- **WHAT IS REQUIRED**
Print the part of the forum thread on bluing steel that lies between "I usually use" and "oil & go to wax.", inclusive, copying it word for word.

Any comments would be appreciated ;-) 

 - Nick


----------



## Buchanan

Nick. 

I am asking from the clock makers point of view. If gun blue gives oil retention and harder wear  and I can obtain the color I am looking for, then I want to use it on clocks. Clock oxide blue would not work on guns as you say. Thjanks. 

Buchanan


----------



## Toolguy

Nitre Blue for guns gives a similar iridescent bright blue as the heating. It is only for show pieces normally, as it doesn't hold up to a lot of handling as well as a normal hot blue.


----------



## Buchanan

Thank you I will give it a try. how do you stop it rusting?


----------



## Toolguy

I like to rinse well with hot water, oil and let sit for a day, then wipe off oil and wax with car or furniture wax.


----------



## Buchanan

What oil do you use. I can get a good blue but when I oil it, the blue goes dull. I use engine oil.Thanks for the feedback.


----------



## Toolguy

I usually use a vegetable based cooking oil for that. Olive, sunflower, canola, etc. The motor oil may have chemicals that attack the blue. Or skip the oil & go to wax.


----------



## Wizard69

Buchanan said:


> What oil do you use. I can get a good blue but when I oil it, the blue goes dull. I use engine oil.Thanks for the feedback.

- **DATA RECORDS**

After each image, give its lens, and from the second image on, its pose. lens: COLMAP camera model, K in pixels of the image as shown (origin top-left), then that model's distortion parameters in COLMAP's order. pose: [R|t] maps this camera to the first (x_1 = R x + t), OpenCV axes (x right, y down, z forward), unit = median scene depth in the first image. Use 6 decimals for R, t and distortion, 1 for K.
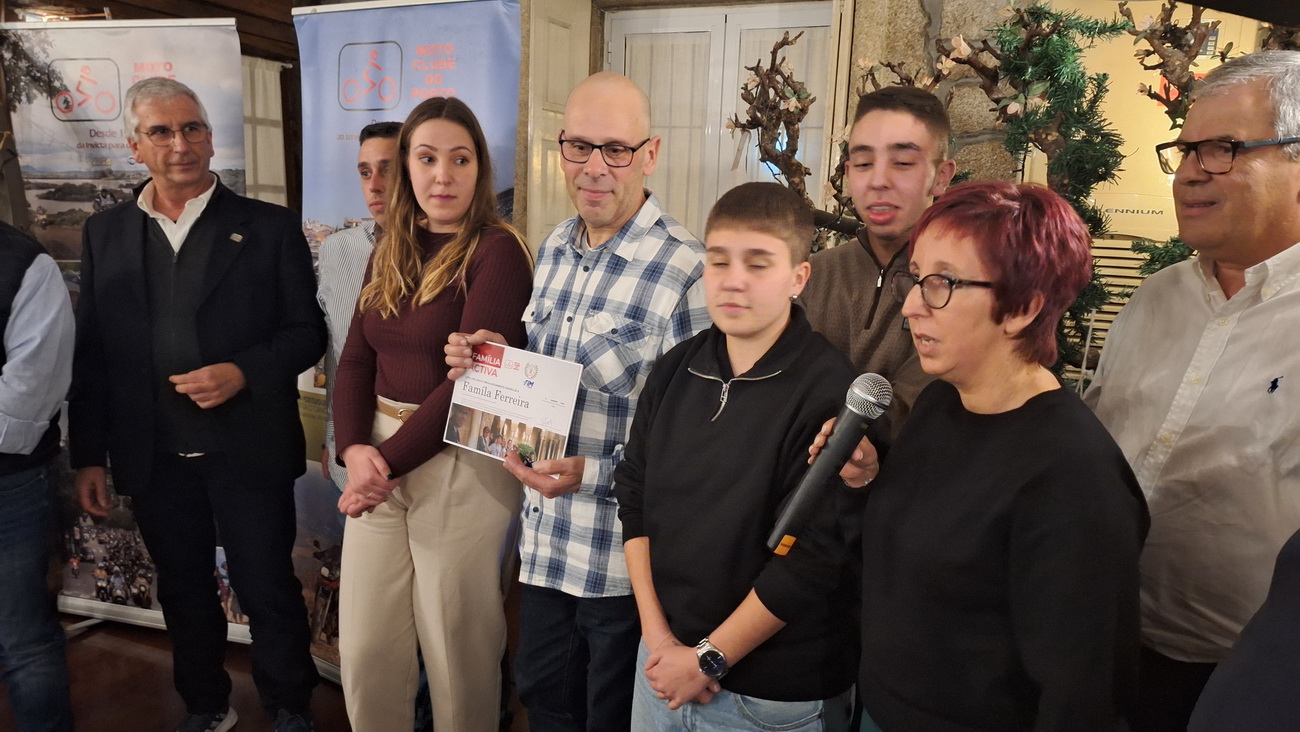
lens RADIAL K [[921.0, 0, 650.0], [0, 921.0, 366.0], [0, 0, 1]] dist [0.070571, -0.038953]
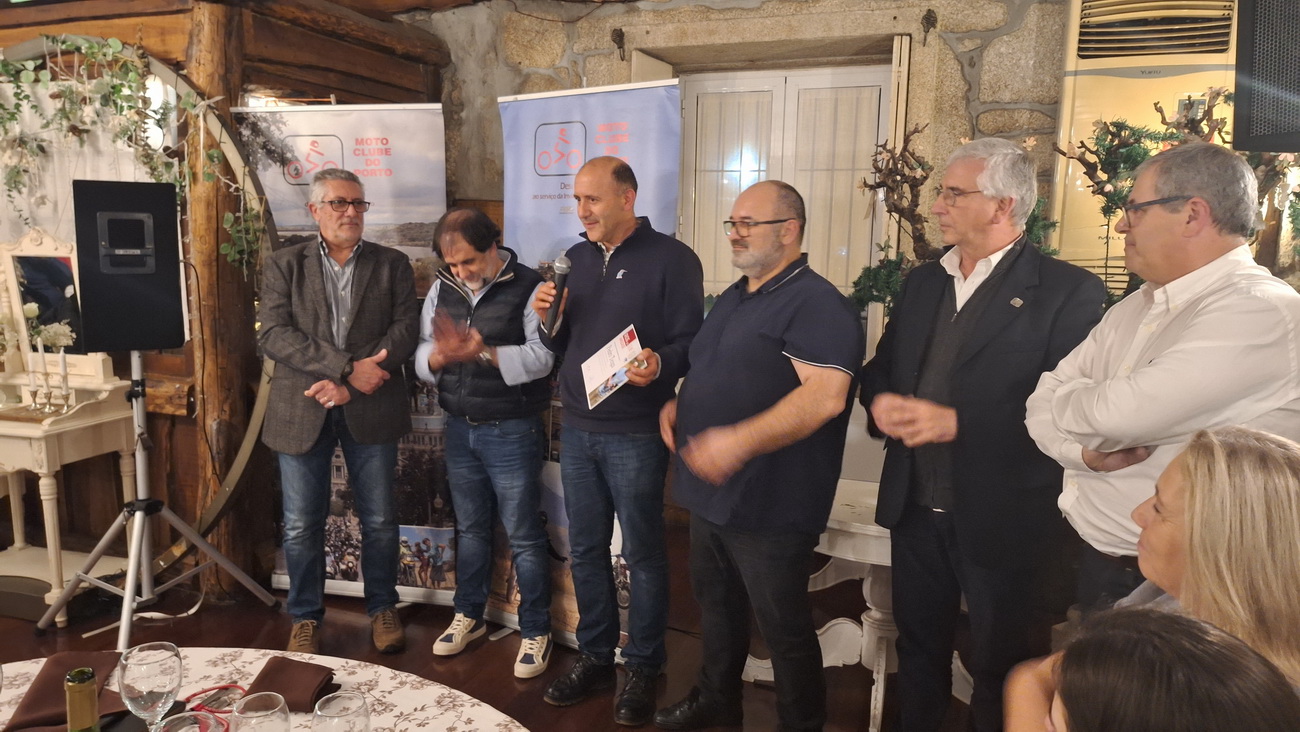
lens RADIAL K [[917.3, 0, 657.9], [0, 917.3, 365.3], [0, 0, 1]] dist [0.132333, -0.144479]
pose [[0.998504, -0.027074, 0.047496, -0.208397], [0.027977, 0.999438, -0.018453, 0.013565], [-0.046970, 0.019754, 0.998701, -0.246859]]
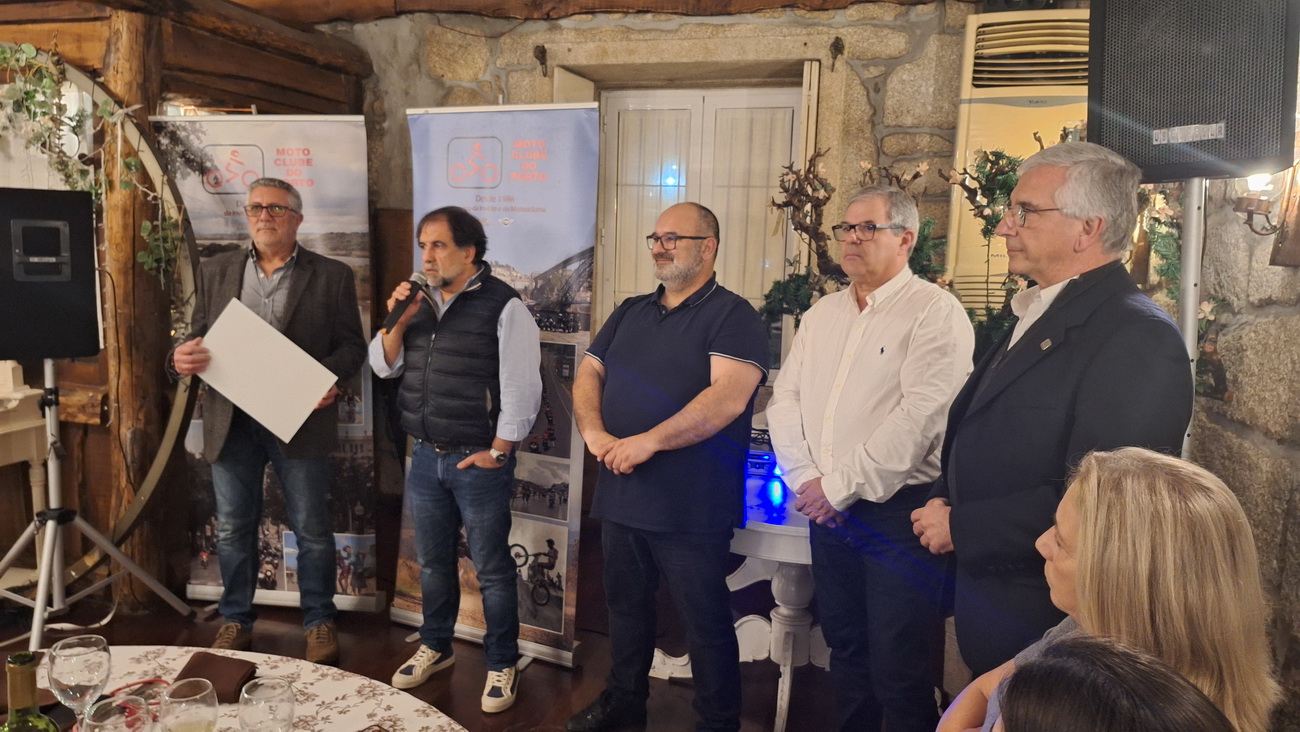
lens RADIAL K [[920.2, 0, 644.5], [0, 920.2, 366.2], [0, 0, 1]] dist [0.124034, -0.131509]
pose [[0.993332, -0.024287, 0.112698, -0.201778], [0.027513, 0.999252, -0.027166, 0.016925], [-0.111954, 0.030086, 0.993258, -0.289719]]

- **WRITTEN RESPONSE**
I usually use a vegetable based cooking oil for that. Olive, sunflower, canola, etc. The motor oil may have chemicals that attack the blue. Or skip the oil & go to wax.